Investing.com – The dollar moved higher against a basket of major currencies on Tuesday as expectations that the recovery in the U.S. will outstrip other major economies underpinned dollar demand.
The US dollar index, which tracks the performance of the greenback against a basket of six major currencies, was up 0.13% to 88.00, not far from Friday’s four-and-a-half year peaks of 88.31.
The dollar slid in the previous two sessions after Friday’s softer than expected U.S. jobs report prompted a bout of profit taking to lock in gains after the greenbacks recent run higher.
The dollar has rallied over the past two months as broadly stronger economic data fuelled expectations that the Federal Reserve will raise interest rates sometime in 2015.
In contrast, central banks in Japan and the euro zone are likely to stick to a looser monetary policy stance in a bid to spur growth and inflation.
USD/JPY hit fresh seven year highs of 116.10, and was last up 0.90% to 115.87.
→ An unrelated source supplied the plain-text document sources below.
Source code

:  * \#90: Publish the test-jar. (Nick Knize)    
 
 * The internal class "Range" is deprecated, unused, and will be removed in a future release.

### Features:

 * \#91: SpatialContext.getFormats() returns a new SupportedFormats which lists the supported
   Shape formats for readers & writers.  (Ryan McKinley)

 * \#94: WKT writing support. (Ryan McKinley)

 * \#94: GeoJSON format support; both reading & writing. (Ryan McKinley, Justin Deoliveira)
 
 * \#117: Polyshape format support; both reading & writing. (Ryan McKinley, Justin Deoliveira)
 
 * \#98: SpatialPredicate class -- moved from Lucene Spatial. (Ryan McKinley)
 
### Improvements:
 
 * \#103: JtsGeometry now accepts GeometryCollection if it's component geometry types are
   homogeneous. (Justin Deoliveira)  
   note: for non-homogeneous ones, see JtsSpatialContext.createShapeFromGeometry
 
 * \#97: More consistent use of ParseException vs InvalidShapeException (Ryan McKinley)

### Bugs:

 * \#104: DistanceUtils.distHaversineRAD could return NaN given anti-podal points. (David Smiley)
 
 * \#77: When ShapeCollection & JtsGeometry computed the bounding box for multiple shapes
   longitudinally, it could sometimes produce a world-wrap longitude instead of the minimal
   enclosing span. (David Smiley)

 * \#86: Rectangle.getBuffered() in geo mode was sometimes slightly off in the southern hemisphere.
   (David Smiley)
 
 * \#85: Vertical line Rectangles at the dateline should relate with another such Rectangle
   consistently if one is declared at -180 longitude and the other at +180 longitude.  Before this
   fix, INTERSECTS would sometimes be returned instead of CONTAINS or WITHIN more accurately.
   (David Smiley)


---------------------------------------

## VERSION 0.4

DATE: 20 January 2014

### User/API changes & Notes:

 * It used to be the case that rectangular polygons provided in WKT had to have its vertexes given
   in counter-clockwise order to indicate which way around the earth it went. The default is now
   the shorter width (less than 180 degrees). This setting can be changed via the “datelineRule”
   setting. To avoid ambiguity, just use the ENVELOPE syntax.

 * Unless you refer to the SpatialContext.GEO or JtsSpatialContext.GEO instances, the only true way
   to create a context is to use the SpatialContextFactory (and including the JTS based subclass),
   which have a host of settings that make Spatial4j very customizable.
The yen fell as speculation that Japan’s government may postpone a planned sales tax increase boosted risk appetite and fuelled strong gains in Asian equities overnight, curbing safe haven demand for the currency.
Data on Tuesday showing that Japan posted an unexpectedly large current account surplus of ¥963 billion in September, boosted by the weaker yen, also supported risk appetite.
EUR/USD was little changed at 1.2425, not far from last Friday’s 26-month lows of 1.2356.
Elsewhere, the dollar was lower against the pound, with GBP/USD rising 0.18% to 1.5868, while USD/CHF edged down to 0.9675.
The Australian and New Zealand dollars pushed higher, with AUD/USD easing up 0.16% to 0.8633 and NZD/USD rising 0.17% to 0.7759. USD/CAD was flat at 1.1379.
Also Tuesday, the Russian rouble fell against the dollar, reversing a rally one day after the country’s central bank said it had abandoned the rouble’s trading corridor and would allow the currency to float freely.
The rouble has fallen sharply this year, pressured lower by a combination of sanctions imposed on Russia by the West over the crisis in eastern Ukraine and steep declines in global oil prices.